11:00 AM
Beware of Microbursts, Cisco Warns Banks
You may be measuring data latency in your data center or trading environment, but you may not be measuring it in small enough increments to detect very short spikes in traffic that could be causing data packets to be dropped, in turn causing orders to be dropped or market data to fall out of sync with trading strategies, Cisco executives said yesterday. High-frequency trading is the most logical place for bankers to be worried about microbursts; however, anywhere a firm needs to analyze fast-moving data - e.g. real-time risk management and performance management - microbursts could potentially be an issue.To Wikipedia, a microburst is a small column of sinking air that produces high winds that can knock over fully grown trees and that usually lasts for a couple of seconds. In Cisco's definition, "It is a traffic pattern that's like a spike except microbursts are short in time, such as 100 microseconds," says Pramod Srivatsa, manager, server access virtualization at Cisco, who spoke to Bank Systems & Technology in an interview yesterday afternoon. "If people don't measure this appropriately, they won't be aware that they're having microbursts." Customers such as Nasdaq have shown us evidence of the small bursts of traffic referred to as microbursts.

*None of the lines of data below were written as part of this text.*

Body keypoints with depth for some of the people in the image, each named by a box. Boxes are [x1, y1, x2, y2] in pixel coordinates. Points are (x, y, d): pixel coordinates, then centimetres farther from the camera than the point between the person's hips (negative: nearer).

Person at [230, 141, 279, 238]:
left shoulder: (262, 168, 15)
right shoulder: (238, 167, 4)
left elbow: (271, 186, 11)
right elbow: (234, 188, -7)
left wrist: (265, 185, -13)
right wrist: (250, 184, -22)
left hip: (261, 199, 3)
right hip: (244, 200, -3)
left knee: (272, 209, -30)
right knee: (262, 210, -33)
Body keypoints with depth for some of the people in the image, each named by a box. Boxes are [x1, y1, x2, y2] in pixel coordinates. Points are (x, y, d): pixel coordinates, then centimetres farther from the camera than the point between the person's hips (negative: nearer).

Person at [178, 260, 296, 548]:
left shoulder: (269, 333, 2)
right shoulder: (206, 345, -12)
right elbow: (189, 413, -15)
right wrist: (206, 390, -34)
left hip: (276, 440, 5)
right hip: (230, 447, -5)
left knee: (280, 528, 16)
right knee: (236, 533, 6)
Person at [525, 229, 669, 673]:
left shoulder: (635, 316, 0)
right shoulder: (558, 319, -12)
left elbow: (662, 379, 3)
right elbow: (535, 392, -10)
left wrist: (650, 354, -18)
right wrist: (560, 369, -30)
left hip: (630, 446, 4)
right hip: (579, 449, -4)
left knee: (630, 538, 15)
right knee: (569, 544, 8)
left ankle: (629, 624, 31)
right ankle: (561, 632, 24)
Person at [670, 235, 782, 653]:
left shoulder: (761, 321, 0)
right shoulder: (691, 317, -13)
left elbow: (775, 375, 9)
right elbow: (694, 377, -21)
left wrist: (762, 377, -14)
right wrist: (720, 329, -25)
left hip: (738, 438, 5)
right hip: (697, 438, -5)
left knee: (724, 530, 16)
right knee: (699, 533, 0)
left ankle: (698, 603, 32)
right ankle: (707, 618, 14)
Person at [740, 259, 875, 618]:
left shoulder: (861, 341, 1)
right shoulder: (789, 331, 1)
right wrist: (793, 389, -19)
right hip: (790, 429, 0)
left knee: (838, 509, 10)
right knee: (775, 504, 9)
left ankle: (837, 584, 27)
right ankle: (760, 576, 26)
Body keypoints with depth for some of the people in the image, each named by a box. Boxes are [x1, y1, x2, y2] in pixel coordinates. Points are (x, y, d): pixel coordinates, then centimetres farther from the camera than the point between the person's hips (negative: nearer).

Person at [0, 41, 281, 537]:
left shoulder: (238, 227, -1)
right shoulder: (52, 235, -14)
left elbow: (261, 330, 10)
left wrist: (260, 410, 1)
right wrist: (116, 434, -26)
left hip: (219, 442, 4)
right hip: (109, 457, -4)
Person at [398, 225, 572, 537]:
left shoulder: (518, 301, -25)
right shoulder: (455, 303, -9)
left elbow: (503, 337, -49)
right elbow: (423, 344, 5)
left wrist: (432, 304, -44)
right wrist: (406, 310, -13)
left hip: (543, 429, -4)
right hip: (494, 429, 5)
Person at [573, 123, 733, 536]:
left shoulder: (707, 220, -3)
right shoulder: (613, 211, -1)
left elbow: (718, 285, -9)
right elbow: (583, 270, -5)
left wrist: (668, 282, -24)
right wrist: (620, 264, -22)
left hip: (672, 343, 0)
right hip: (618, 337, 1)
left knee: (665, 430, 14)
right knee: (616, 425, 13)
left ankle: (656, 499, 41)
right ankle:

"If an infrastructure isn't designed to handle these microbursts, there is a very real probability that when you have them, especially during high volatility times - which are opportunity-rich times - your infrastructure won't be able to handle the short-lived congestion, which will result in packet loss," Srivatsa says. "You can literally miss market data that's critical to you or orders can get dropped, therefore you're out of the market."
"As these microbursts happen and you lose packets, not only do you lose revenue, but applications can get misaligned," adds Dave Malik, director, solution architecture at Cisco. For instance, feed handlers could be feeding information to algorithmic trading engines to guide their decisions of which venue to route a trade to or which trades to go short or long on. If one strategy is off because the data it receives is stale, other strategies can be affected. "They have to re-sync up and that re-syncing can take much longer than a microsecond," Malik notes. "The infrastructure needs to be solid at handling these spikes, but also be able to detect them. You can't fix what you can't measure. Once you measure it, then you know where the problem is and then you go after that problem."
The trouble is, people tend to measure nominal latency, the speed of data movement throughout the day, Srivatsa says. "When you have microburst traffic, the latency characteristics are really different," he says. He offers an analogy to highway traffic: Say you're trying to measure the performance of an onramp onto a highway. Say this onramp can support one car every minute. In an hour you can pass 60 cars through this onramp. You might look at the number of cars going through this onramp over a 10-hour period and find that 120 cars have passed through. "One would conclude from that that the performance is great, in 10 hours I could have supported 600 cars and only 120 cars went through, so the onramp must be functioning well," Srivatsa says. "But the problem is, you looked at it over a 10-hour period. If you had come between 8:30 and 9:30 a.m., you might have seen 100 of the 120 cars show up at that time. Then, because only one car could go through a minute, all the cars started backing up and some drivers got frustrated and went home."
A number of vendors measure data latency and try to include microbursts in their calculations, including Corvil, cPacket Networks, and Netscout.
The reason Cisco is issuing warnings about microbursts is to promote its Nexus 10 gigabit Ethernet network equipment, which it says was architected to handle microbursts. "We have a port asic crossbar architecture, this is a leap ahead in terms of internal switch architectures, versus what has been traditionally shared memory architecture," Srivatsa says. "If you have this new architecture, the ability to handle microbursts is much improved." It still makes more memory available to buffer high traffic, he says. In some tests, Nexus equipment handles about 1,500 frames, versus competitors that can handle 50 or 60 frames in their network pipes, Cisco says.